We also realized that we needed an entirely different administrative infrastructure. From legal and finance, HR to marketing, we needed the right professionals and protocols to play on a global chess board. But our biggest eye-opener was technology. We were smart enough at the time to understand the value of hardware — those giant Intergraph 2700 workstations still haunt our dreams — but we could not have imagined the implications of working and communicating seamlessly across international boundaries. The lessons learned in those early years still apply today.
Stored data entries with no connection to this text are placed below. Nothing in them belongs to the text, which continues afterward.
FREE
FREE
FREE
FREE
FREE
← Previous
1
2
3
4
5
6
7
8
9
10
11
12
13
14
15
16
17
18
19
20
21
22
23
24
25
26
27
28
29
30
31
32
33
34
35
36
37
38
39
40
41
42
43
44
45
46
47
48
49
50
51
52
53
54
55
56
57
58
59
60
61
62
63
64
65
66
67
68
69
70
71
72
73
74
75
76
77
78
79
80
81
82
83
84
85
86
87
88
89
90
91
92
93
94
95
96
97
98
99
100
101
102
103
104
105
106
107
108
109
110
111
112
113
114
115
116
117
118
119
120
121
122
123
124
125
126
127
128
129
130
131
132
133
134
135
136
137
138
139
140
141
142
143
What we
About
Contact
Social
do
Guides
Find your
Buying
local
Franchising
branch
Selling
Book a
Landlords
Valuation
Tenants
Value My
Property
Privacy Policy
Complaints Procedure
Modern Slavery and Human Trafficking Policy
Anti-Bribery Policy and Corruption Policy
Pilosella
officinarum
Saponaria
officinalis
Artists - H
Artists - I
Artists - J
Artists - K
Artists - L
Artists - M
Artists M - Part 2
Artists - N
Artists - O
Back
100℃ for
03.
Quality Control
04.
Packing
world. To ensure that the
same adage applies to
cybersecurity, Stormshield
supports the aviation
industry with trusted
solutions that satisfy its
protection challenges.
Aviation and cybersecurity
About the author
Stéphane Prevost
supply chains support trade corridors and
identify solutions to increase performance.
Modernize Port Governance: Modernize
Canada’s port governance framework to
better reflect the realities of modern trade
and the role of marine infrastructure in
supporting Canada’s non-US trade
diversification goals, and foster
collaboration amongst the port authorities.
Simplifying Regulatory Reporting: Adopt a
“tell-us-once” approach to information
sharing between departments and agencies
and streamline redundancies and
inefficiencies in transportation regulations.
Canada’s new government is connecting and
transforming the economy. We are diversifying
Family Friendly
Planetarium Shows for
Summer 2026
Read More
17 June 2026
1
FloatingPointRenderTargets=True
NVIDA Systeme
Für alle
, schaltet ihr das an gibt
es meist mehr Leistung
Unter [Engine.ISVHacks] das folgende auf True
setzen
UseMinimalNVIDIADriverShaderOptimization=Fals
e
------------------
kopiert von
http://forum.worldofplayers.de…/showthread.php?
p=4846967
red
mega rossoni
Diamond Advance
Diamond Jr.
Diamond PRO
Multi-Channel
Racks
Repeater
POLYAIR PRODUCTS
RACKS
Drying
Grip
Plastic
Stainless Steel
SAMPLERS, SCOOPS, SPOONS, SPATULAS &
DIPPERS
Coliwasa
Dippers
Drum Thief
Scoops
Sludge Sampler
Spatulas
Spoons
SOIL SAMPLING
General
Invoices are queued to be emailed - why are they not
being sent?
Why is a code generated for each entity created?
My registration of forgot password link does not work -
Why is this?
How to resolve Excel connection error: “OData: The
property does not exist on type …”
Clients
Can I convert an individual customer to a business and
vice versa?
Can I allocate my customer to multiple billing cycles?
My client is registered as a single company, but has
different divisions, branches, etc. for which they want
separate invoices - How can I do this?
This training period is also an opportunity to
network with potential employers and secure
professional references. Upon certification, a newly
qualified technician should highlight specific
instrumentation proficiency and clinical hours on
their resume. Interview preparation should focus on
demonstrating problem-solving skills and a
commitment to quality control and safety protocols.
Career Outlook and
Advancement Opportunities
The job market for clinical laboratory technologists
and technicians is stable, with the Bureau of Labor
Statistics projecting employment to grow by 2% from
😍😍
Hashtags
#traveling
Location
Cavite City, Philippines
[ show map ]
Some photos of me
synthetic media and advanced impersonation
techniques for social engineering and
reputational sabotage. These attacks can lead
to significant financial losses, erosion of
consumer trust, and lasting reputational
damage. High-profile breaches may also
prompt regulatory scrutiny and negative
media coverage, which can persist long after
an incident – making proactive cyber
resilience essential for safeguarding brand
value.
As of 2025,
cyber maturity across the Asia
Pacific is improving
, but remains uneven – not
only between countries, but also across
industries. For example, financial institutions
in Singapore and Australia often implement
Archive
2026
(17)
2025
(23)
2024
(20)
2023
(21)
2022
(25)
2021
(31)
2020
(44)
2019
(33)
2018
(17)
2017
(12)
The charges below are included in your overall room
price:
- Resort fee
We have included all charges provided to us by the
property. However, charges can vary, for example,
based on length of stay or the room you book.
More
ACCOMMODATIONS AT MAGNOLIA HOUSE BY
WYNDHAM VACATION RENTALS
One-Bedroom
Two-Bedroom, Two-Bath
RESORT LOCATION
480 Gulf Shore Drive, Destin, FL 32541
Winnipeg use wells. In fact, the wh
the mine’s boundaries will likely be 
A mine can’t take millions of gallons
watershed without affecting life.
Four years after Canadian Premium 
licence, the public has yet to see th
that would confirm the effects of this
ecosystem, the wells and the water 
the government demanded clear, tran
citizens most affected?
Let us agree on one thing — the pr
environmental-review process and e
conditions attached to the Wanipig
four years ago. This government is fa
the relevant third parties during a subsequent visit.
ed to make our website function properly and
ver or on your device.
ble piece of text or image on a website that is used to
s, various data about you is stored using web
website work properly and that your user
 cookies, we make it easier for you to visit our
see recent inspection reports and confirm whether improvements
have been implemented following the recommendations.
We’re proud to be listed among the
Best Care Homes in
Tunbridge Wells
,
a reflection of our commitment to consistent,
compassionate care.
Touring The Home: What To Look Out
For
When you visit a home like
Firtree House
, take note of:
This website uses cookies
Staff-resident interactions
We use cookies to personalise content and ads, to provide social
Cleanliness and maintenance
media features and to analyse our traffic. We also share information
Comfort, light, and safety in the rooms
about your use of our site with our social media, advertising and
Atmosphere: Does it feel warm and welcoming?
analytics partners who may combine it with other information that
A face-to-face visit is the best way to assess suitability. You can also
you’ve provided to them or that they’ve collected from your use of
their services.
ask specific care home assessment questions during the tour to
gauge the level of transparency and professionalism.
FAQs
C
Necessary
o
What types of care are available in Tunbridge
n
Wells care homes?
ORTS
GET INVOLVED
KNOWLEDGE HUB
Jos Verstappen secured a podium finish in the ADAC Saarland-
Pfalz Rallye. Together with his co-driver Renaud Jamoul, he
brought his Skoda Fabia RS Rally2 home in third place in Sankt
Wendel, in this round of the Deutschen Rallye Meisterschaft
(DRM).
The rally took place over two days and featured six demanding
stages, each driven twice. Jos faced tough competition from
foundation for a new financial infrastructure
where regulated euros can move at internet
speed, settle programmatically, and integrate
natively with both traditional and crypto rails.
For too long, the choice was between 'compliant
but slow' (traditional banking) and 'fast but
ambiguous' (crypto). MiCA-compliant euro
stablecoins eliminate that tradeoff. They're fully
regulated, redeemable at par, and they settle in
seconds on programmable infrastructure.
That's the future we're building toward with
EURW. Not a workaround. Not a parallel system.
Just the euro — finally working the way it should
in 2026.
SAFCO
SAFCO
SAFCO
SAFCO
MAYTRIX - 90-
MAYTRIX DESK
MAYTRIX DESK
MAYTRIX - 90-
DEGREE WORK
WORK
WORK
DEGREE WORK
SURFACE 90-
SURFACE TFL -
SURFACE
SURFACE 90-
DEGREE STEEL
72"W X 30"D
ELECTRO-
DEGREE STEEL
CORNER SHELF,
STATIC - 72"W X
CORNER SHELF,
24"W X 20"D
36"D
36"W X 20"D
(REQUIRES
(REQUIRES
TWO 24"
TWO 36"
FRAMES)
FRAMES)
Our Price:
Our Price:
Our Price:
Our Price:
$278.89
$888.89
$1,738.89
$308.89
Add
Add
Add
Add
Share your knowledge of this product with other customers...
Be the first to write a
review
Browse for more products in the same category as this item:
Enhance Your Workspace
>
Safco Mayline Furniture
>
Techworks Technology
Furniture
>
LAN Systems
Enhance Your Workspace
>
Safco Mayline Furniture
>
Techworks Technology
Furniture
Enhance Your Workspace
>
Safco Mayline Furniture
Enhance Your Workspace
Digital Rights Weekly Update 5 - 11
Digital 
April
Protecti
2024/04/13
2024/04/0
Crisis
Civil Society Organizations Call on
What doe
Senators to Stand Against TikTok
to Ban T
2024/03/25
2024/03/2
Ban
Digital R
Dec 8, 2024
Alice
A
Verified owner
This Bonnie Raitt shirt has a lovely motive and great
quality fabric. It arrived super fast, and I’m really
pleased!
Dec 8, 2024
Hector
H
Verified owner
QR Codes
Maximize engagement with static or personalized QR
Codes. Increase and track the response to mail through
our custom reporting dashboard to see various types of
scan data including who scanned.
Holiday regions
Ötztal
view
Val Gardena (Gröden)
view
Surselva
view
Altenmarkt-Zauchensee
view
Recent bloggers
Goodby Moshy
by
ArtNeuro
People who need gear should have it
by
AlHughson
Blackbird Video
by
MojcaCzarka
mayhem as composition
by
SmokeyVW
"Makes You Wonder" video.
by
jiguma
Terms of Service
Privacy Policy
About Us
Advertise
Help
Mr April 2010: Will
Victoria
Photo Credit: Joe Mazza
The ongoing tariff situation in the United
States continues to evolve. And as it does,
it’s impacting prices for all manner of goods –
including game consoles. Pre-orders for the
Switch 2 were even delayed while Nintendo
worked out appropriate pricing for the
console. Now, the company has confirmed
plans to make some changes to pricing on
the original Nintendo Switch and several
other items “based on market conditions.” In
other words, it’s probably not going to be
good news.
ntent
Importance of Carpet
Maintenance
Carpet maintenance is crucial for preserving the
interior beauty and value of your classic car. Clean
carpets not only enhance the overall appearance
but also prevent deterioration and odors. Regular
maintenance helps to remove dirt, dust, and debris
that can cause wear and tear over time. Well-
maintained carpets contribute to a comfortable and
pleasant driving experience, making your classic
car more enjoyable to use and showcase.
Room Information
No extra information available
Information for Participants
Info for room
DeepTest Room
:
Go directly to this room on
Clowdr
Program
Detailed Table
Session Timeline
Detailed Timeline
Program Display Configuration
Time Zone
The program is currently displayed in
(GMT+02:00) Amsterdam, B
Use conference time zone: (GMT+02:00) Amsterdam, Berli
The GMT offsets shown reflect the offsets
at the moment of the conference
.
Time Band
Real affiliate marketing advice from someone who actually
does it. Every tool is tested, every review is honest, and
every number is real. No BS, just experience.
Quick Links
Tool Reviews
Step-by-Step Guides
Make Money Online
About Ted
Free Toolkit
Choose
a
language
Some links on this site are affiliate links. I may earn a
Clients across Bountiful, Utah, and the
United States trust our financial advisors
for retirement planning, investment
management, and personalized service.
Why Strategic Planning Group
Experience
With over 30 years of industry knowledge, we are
The decision to go global was the right one at the time, and many firms of our size did the same thing. The experience drove home the importance of diversity not just in markets and project types but also in geographies. There were times when our non-U.S. revenue outpaced our domestic income, and vice versa, but having a broad, diverse base was the correct strategy. We also discovered, perhaps later than we had hoped, that it was easy to become too reliant on the international gravy train. The projects were meaty. The fees were big. But it is essential for any firm to maintain a presence in its local community and nurture relationships with the clients down the street.
The world opened up to us in the 1980s largely because we had the right people in the right places in the right times, and Dallas happened to be one of those places. We pursued the work aggressively because we had to — not because that’s where the money was, but because it provided expanded opportunities for our people and our company. It made us better professionals and better architects. It challenged us on multiple levels. And when you’re an architect in Texas, it’s hard to walk away from a challenge like that.
Lance K. Josal FAIA is CEO emeritus of CallisonRTKL and founder of 11AD. He has lived in Dallas since 1979 and has worked throughout the world. Thom McKay is a marketing and communications strategist who opened RTKL’s first international office in 1990 in London.